Aggregate statistics for the contribution calendar
The contribution calendar currently aggregates data directly from the events
table. This prevents us from further cutting down the table size as removing data would lead to incorrect contribution statistics.
To deal with this we should change the calendar to instead use a separate table, e.g. user_contributions
. This table would store a single row per user per day containing the number of contributions for that date. This table would thus have the following columns:
- id (primary key)
- user_id
- date (YYYY-MM-DD)
- contributions
This table would have the following indexes:
-
(id)
primary key index -
(user_id, date)
UNIQUE
The application in turn would take the following steps to insert or update a row:
- Start a transaction
- Check if today's row exists
- If it does not, insert it and rescue duplicate key errors. Upon a duplicate key error jump to the next step
- If it does, increment
contributions
by 1 usingUPDATE user_contributions SET contributions = contributions + 1 WHERE user_id = X AND date = Y
This would lead to something like:
today = Time.now.strftime('%Y-%m-%d')
transaction do
# THIS MUST BE IN SQL, do **not** load data into Ruby to do the update as this
# will lead to incorrect contribution counts being set
updated = user.contributions.where(date: today).
update_all('contributions = contributions + 1')

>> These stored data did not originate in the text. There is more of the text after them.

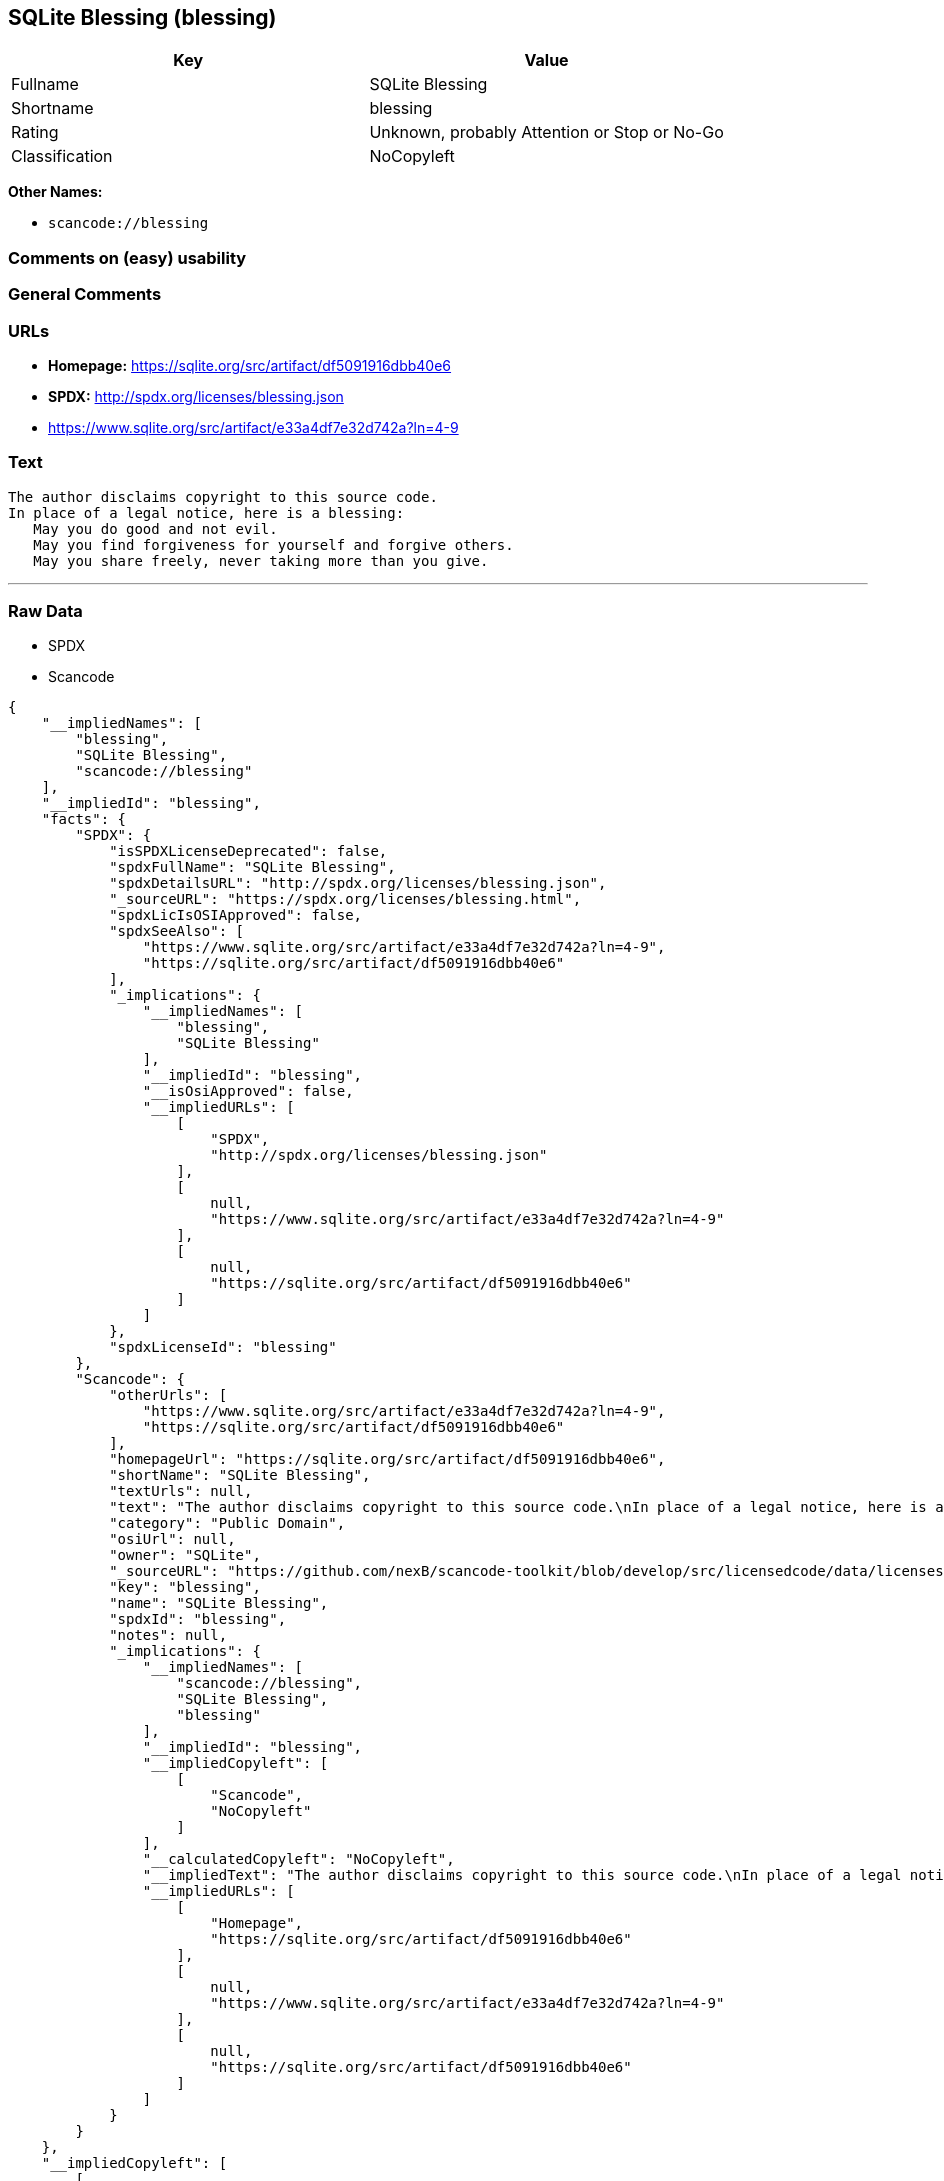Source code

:== SQLite Blessing (blessing)

[cols=",",options="header",]
|===
|Key |Value
|Fullname |SQLite Blessing
|Shortname |blessing
|Rating |Unknown, probably Attention or Stop or No-Go
|Classification |NoCopyleft
|===

*Other Names:*

* `+scancode://blessing+`

=== Comments on (easy) usability

=== General Comments

=== URLs

* *Homepage:* https://sqlite.org/src/artifact/df5091916dbb40e6
* *SPDX:* http://spdx.org/licenses/blessing.json
* https://www.sqlite.org/src/artifact/e33a4df7e32d742a?ln=4-9

=== Text

....
The author disclaims copyright to this source code.
In place of a legal notice, here is a blessing:
   May you do good and not evil.
   May you find forgiveness for yourself and forgive others.
   May you share freely, never taking more than you give.
....

'''''

=== Raw Data

* SPDX
* Scancode

....
{
    "__impliedNames": [
        "blessing",
        "SQLite Blessing",
        "scancode://blessing"
    ],
    "__impliedId": "blessing",
    "facts": {
        "SPDX": {
            "isSPDXLicenseDeprecated": false,
            "spdxFullName": "SQLite Blessing",
            "spdxDetailsURL": "http://spdx.org/licenses/blessing.json",
            "_sourceURL": "https://spdx.org/licenses/blessing.html",
            "spdxLicIsOSIApproved": false,
            "spdxSeeAlso": [
                "https://www.sqlite.org/src/artifact/e33a4df7e32d742a?ln=4-9",
                "https://sqlite.org/src/artifact/df5091916dbb40e6"
            ],
            "_implications": {
                "__impliedNames": [
                    "blessing",
                    "SQLite Blessing"
                ],
                "__impliedId": "blessing",
                "__isOsiApproved": false,
                "__impliedURLs": [
                    [
                        "SPDX",
                        "http://spdx.org/licenses/blessing.json"
                    ],
                    [
                        null,
                        "https://www.sqlite.org/src/artifact/e33a4df7e32d742a?ln=4-9"
                    ],
                    [
                        null,
                        "https://sqlite.org/src/artifact/df5091916dbb40e6"
                    ]
                ]
            },
            "spdxLicenseId": "blessing"
        },
        "Scancode": {
            "otherUrls": [
                "https://www.sqlite.org/src/artifact/e33a4df7e32d742a?ln=4-9",
                "https://sqlite.org/src/artifact/df5091916dbb40e6"
            ],
            "homepageUrl": "https://sqlite.org/src/artifact/df5091916dbb40e6",
            "shortName": "SQLite Blessing",
            "textUrls": null,
            "text": "The author disclaims copyright to this source code.\nIn place of a legal notice, here is a blessing:\n   May you do good and not evil.\n   May you find forgiveness for yourself and forgive others.\n   May you share freely, never taking more than you give.",
            "category": "Public Domain",
            "osiUrl": null,
            "owner": "SQLite",
            "_sourceURL": "https://github.com/nexB/scancode-toolkit/blob/develop/src/licensedcode/data/licenses/blessing.yml",
            "key": "blessing",
            "name": "SQLite Blessing",
            "spdxId": "blessing",
            "notes": null,
            "_implications": {
                "__impliedNames": [
                    "scancode://blessing",
                    "SQLite Blessing",
                    "blessing"
                ],
                "__impliedId": "blessing",
                "__impliedCopyleft": [
                    [
                        "Scancode",
                        "NoCopyleft"
                    ]
                ],
                "__calculatedCopyleft": "NoCopyleft",
                "__impliedText": "The author disclaims copyright to this source code.\nIn place of a legal notice, here is a blessing:\n   May you do good and not evil.\n   May you find forgiveness for yourself and forgive others.\n   May you share freely, never taking more than you give.",
                "__impliedURLs": [
                    [
                        "Homepage",
                        "https://sqlite.org/src/artifact/df5091916dbb40e6"
                    ],
                    [
                        null,
                        "https://www.sqlite.org/src/artifact/e33a4df7e32d742a?ln=4-9"
                    ],
                    [
                        null,
                        "https://sqlite.org/src/artifact/df5091916dbb40e6"
                    ]
                ]
            }
        }
    },
    "__impliedCopyleft": [
        [
            "Scancode",
            "NoCopyleft"
        ]
    ],
    "__calculatedCopyleft": "NoCopyleft",
    "__isOsiApproved": false,
    "__impliedText": "The author disclaims copyright to this source code.\nIn place of a legal notice, here is a blessing:\n   May you do good and not evil.\n   May you find forgiveness for yourself and forgive others.\n   May you share freely, never taking more than you give.",
    "__impliedURLs": [
        [
            "SPDX",
            "http://spdx.org/licenses/blessing.json"
        ],
        [
            null,
            "https://www.sqlite.org/src/artifact/e33a4df7e32d742a?ln=4-9"
        ],
        [
            null,
            "https://sqlite.org/src/artifact/df5091916dbb40e6"
        ],
        [
            "Homepage",
            "https://sqlite.org/src/artifact/df5091916dbb40e6"
        ]
    ]
}
....

'''''

=== Dot Cluster Graph

image:../dot/blessing.svg[image,title="dot"]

# Row didn't exist, let's try inserting it
if updated == 0
begin
user.contributions.insert(date: today, contributions: 1)
# Somebody beat us to it, let's update the row instead.
rescue ActiveRecord::DuplicateKeyError
user.contributions.where(date: today).update_all('contributions = contributions + 1')
end
end
end
Do not use find_or_create
and similar methods as these are not atomic. The reason for performing the update first is that this operation will happen in 99% of all cases this code is called. The lack of a SELECT means that in the best case we only need to run a single UPDATE, instead of having to run a SELECT and an UPDATE. This however requires that we use some Rails method that returns the number of updated rows. The begin/rescue
is to take care of concurrent inserts. This will work as expected since there's a UNIQUE index on (user_id, date)
.
I can't stress how important it is here to rely on database indexes and the above setup, don't use any of Rails' validates_unique
helpers since these are really bad at enforcing uniqueness without any UNIQUE indexes being present.